O repórter investigativo Robert Parry divulgou muitas das histórias Irã-Contras para a Associated Press e a Newsweek na década de 1980. Você pode comprar seu último livro, America's Stolen Narrative, em imprima aqui ou como um e-book (de Amazon e Barnesandnoble.com).
Excelente artigo e reportagem superlativa de um dos ÚNICOS cinco jornalistas investigativos reais na América hoje!
Um grande livro sobre a administração e a morte de Allende foi escrito por Oscar Guardiola-Rivera, chamado:
História de uma morte anunciada
Exorto fortemente todos a lerem isto, à medida que o tom progressista do tempo do Presidente Allende se torna evidente, ele era o próximo presidente do tipo Kennedy no horizonte!
E antigos membros da administração do vil e desprezível psicopata, General Pinochet, podem ser encontrados em vários chamados “think tanks” americanos, como o Cato Institute e a Heritage Foundation, etc.
E graças ao comentarista por comentar sobre o assassino de Townley, que hoje ainda é desconhecido como um assassino em massa, já que seus antigos projetos de assassinato em massa fracassaram quando as bombas que ele colocou não explodiram como planejado - ele deveria ter sido executado há muito tempo.
Com Bush apoiando Clinton, e com a documentação de Parry no seu recente artigo de 19 de Setembro sobre o New York Times, Washington Post e outros degenerando numa cabala de propaganda ao estilo “Voelkischer Beobachter” para o regime cada vez mais fascista dos EUA na Síria e na Rússia, estes são realmente tempos assustadores. É uma vergonha ver pessoas anteriormente de boa vontade degenerando em lemingues votando por um novo armagedom fascista na pessoa de uma repulsiva e corrupta rainha do caos, semelhante a um borgia.
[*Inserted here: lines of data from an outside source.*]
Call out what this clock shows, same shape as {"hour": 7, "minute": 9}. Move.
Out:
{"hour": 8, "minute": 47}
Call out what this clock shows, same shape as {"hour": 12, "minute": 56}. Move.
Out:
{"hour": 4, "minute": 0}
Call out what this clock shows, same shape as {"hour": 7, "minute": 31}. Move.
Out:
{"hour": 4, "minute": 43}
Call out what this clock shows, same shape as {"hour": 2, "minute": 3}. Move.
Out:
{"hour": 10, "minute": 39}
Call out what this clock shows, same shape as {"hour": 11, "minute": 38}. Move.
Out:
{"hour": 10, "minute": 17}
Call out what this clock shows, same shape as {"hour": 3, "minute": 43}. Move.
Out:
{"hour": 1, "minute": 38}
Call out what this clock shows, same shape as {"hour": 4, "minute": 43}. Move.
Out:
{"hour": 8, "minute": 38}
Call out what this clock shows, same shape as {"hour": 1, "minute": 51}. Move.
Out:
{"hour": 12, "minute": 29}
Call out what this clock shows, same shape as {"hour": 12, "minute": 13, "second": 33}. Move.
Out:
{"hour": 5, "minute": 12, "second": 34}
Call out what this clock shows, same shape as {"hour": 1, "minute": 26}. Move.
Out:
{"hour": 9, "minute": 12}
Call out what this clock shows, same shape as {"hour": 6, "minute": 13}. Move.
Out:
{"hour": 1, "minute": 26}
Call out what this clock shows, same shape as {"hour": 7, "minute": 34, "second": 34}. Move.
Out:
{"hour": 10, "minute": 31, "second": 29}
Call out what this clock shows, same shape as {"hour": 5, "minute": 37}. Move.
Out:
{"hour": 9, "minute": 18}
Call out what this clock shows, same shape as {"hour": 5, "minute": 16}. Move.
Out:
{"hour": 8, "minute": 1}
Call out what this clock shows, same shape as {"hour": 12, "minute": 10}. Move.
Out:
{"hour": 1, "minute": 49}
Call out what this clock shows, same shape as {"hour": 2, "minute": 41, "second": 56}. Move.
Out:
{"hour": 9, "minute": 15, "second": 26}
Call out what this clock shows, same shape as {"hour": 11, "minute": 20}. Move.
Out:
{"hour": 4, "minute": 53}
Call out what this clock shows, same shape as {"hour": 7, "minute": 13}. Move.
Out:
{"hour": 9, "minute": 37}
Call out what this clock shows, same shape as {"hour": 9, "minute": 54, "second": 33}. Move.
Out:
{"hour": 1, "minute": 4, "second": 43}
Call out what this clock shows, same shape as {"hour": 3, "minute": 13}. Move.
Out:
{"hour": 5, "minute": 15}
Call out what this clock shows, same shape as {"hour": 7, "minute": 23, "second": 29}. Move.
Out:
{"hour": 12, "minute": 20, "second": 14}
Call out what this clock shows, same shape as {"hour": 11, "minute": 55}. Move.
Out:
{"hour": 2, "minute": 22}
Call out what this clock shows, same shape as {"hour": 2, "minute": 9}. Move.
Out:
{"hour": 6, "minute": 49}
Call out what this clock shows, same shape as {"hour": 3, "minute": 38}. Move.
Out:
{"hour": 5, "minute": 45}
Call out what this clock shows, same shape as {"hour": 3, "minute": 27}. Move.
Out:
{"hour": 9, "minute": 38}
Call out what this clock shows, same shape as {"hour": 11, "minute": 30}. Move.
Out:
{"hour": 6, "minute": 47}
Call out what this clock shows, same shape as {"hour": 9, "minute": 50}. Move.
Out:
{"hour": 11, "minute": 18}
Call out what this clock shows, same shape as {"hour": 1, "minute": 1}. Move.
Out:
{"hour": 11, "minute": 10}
Penso que Duane Clarridge, oficial sénior da CIA, resumiu a visão de mundo do governo americano na sua entrevista com o premiado John Pilger – https://vimeo.com/114561495
Esta é apenas a ponta de um iceberg muito satânico. Michael Townley ainda está vivo e bem, em um Programa Federal de Proteção a Testemunhas. Ele negociou apenas cinco anos pelo assassinato. Ele sabe muito e disse pouco, seu acordo foi cuidadosamente construído em relação ao que ele diria. Talvez a sua revelação mais interessante tenha sido o Colonial Dignidad, um centro de culto de 53 milhas quadradas no Chile, dirigido por um pedófilo alemão. Utilizado pelo regime de Pinochet como centro de tortura, tem ligações tanto com a Agência Intel alemã como com a CIA. Diz-se que o Dr. Mengele “O Anjo da Morte” era um visitante regular.